In either case, to those interested in antler growth soil quality just might be the most overlooked and underrated factor in selecting a lease or making an offer to purchase.
Many whitetail hunters are eager to buy or lease land on which to live out their DIY dreams. In this overview, I've tried to hit on some considerations I believe many in the market for new hunting land don't take seriously enough until it's too late.
Steps such as identifying goals for the property or the importance of a healthy local deer population might seem obvious to some. Yet few clients I speak with have clear, realistic goals set. And every year, newly available land is swiftly snatched up despite being in areas with very unhealthy deer numbers.
Then there are often critical issues such as how well the property can be accessed and what the quality of the soil is for growing tons of nutritious forage. Sadly, in many cases neither of these is given a second thought until well after a deal has been struck and papers signed.
So how did the lease mentioned at the start of this article work out?

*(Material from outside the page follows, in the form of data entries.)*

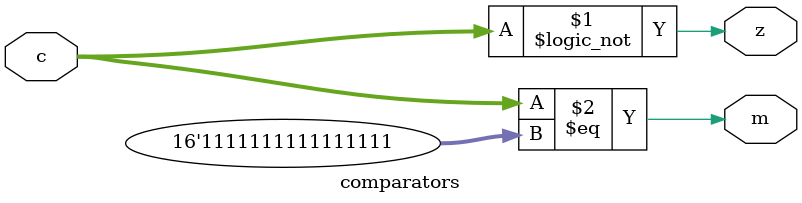
<source format=v>
module comparators(
    input [15:0] c,
    output z,
    output m
);
    assign z = (c == 16'b0);
    assign m = (c == 16'hFFFF);
endmodule
</source>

After investing a season into remodeling the ground, I managed to arrow a 150-class 3 1/2-year-old buck off it the following season.
To my knowledge, that's the biggest buck ever taken in the area. That's what having a clear set of goals, a healthy resident deer population, good access and healthy soils can do.
My task was merely investing the first season in getting some age on those bucks. All of the other foundational traits for productive hunting ground were already in place.
Unfortunately, as soon as I got the property to reach its potential, I lost the lease. And that brings up an important point for anyone leasing hunting land, whether near home or far away.
No matter how "great a guy" the owner might be or how many times he assures you the ground is yours for as long as you want it, always have a long-term contract.